In the initial hours after a breach, you’ll quickly realize that you need help — legal help, PR help, budgetary help, and definitely help from an experienced incident responder. Typically, that support will come from either an in-house team or an outside, third-party incident response team.
In this analysis, I’m going to lay out the differences between the two approaches, and their relative strengths and weaknesses.
Having Your Own Team
First and foremost, you may have those experienced incident responders in-house on your own information technology (IT) security team. If you do have a dedicated incident response team, consider yourself lucky: The people on the team are familiar with your environment and tools, have relationships with other IT people and staff across your business, and have in-depth knowledge and experience that cannot be replicated by someone from the outside.
However, even if you do find yourself in this fortunate sceario, don’t expect it all to be sunshine and rainbows. Unless you are working in a very large organization, chances are that your incident response staff comprises only a few people. If you have experienced a breach, this team will be stretched to its limit. Its members may be trained to find a needle in a haystack, but after multiple days, weeks, and months of long hours, even the best of us will be challenged to sustain our best work and maximum focus.
How to Help Your In-House Team
So how do you help them? First, make sure they are honing their craft regularly. IT is forever changing and the time to learn the latest tech is not the day of the breach. Allow them to run exercises; send them to training and conferences; set up a capture-the-flag event; and do anything else you can do to sharpen the knife.
Secondly, make sure they are getting enough time away from work to care for themselves and their families. Many incident responders will do their best impression of a labrador during duck season: They go until they literally fall down, then get up and go some more. Send them home, order pizzas, and make sure the coffee is fresh. Having a well-rested (and respected) team will show in the results of its investigation, and you’ll be happy that you took care of everyone working on it.
Finally, make sure they have the tools to perform the requisite tasks. Not all tools are created equal. Can your team create a forensic image using some commandlinefu? Sure. Are there commercial tools on the market that will perform that job in a much shorter time? Absolutely! During a protracted investigation, precious time can be saved by making sure the team has the right tools for the job.

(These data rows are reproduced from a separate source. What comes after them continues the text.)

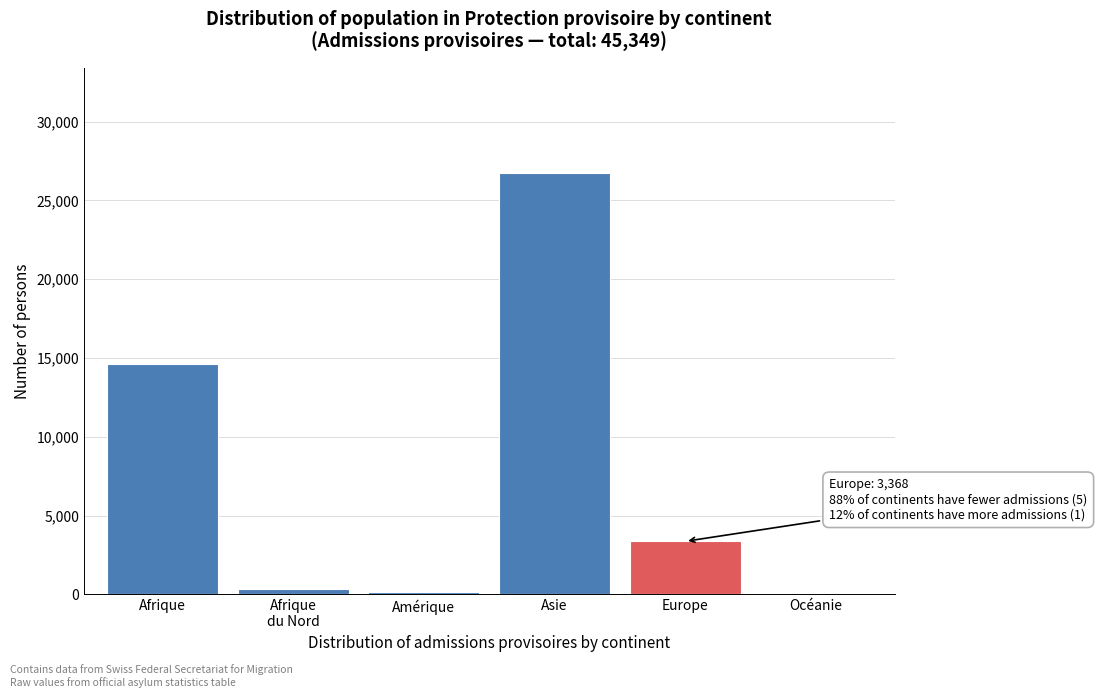

True or false: the data shows 14636 at Afrique.

True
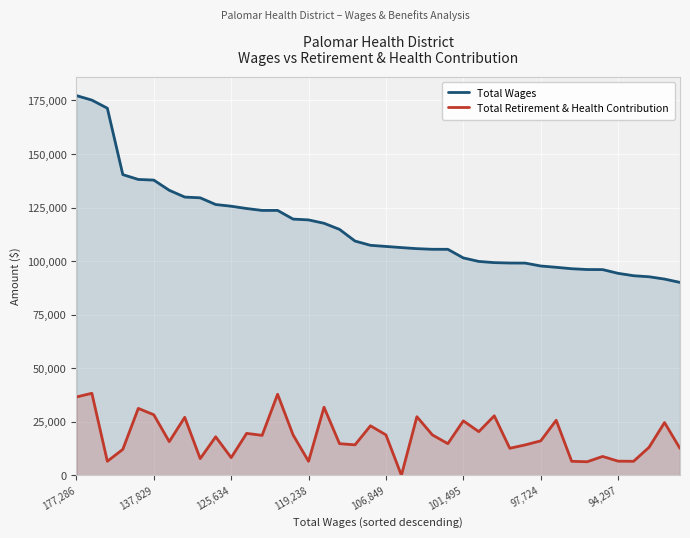

How many lines are shown in the chart?

2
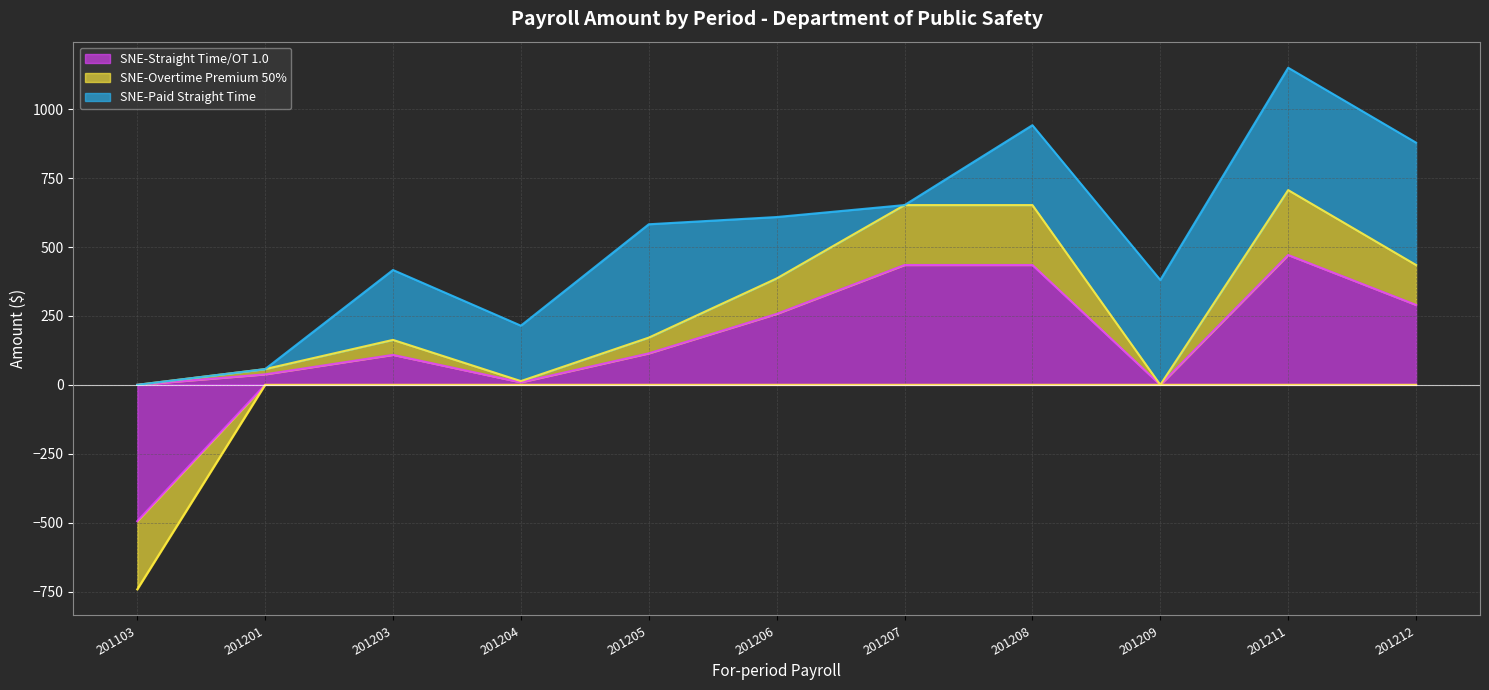

After their last crossing, which series has the higher values: SNE-Straight Time/OT 1.0 or SNE-Paid Straight Time?

SNE-Paid Straight Time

Working With a Third-Party Team
Alternatively, if you do not have an in-house team, you’ll need to contract with a third party to perform your investigation. This approach has some strong benefits. Incident response is what these teams do. They go from one large breach to the next, so the team members’ skills and processes are sharp. You won’t need to worry about training and tools (these professionals will come with their own), but there are some other considerations you should think through.
One is that your third-party team is showing up cold. Its members don’t have relationships and trust built with your existing staff. Someone will need to help these people to get the lay of the land. They’ll likely need to know: Where can I work? Who do I talk to about permissions issues? How do I get firewall rules changed? Where is the nearest pizza place? (If you haven’t noticed, pizza is an important part of responding to an incident.)
Another consideration is that professional incident responders are expensive. That is not to say that they aren’t worth it, but you will want to focus them squarely on the work that only they are qualified to do. Imaging and hashing disks, copying packet captures (PCAPs), and picking up infected machines from employees’ desks are all examples of things that need to be accomplished, but which you can have junior IT staff do to keep your highly talented and expensive incident responders on task. This has the added bonus of getting your IT team some experience working in and around security.
You’re also going to make sure you shop around for a company that you trust before an incident occurs. What are the qualifications of the people they’ll send? How long will it take them to spin up after they are activated? What will they do with the data that is derived from the investigation? All these things need to be figured out before work can begin. I cannot emphasize enough, this will be a personally and professionally stressful time. Decisions will need to be made often and quickly. Anything that you can button up beforehand is worth your time investment.
No matter which kind of incident response team you’re dealing with, trust is a key factor. As a business leader, you’ll want to trust the information and advice coming from your team. At the same time, you’ll want the team to feel comfortable enough with you to speak the hard truths that are sure to come. Following the steps outlined above will help you establish a relationship with your team to allow a free flow of communications and help you to feel confident that you’ll make it through this trying time.